* WORK TO COMPLETE
With the line containing "notebook: none [804,473,896,512]" as the start and the line containing "wall art: none" as the end, transcribe that span of the entries below exactly, including both.

* RECORD EXTRACTS
================
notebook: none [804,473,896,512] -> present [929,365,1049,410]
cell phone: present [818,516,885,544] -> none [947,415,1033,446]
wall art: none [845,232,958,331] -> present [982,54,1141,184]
================
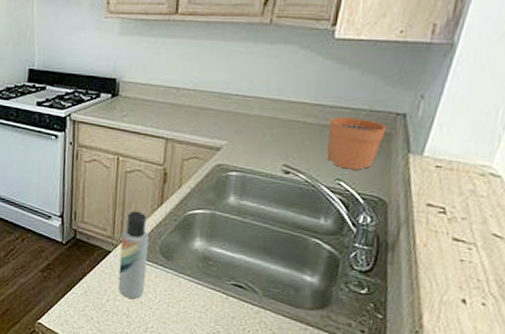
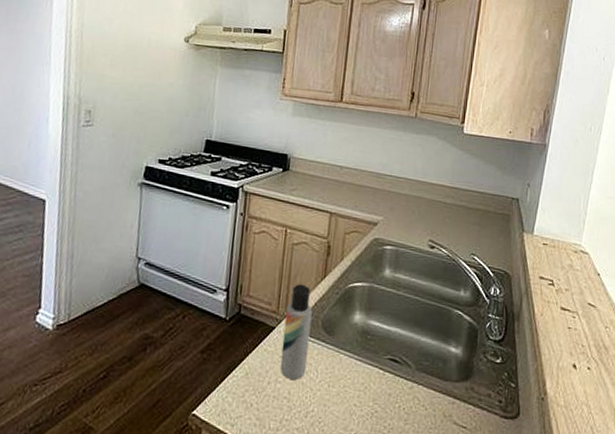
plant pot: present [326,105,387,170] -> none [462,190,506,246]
================
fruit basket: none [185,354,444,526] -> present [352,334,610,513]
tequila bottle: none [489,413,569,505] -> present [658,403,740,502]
================
* WRITTEN SOLUTION
notebook: none [804,473,896,512] -> present [929,365,1049,410]
cell phone: present [818,516,885,544] -> none [947,415,1033,446]
wall art: none [845,232,958,331] -> present [982,54,1141,184]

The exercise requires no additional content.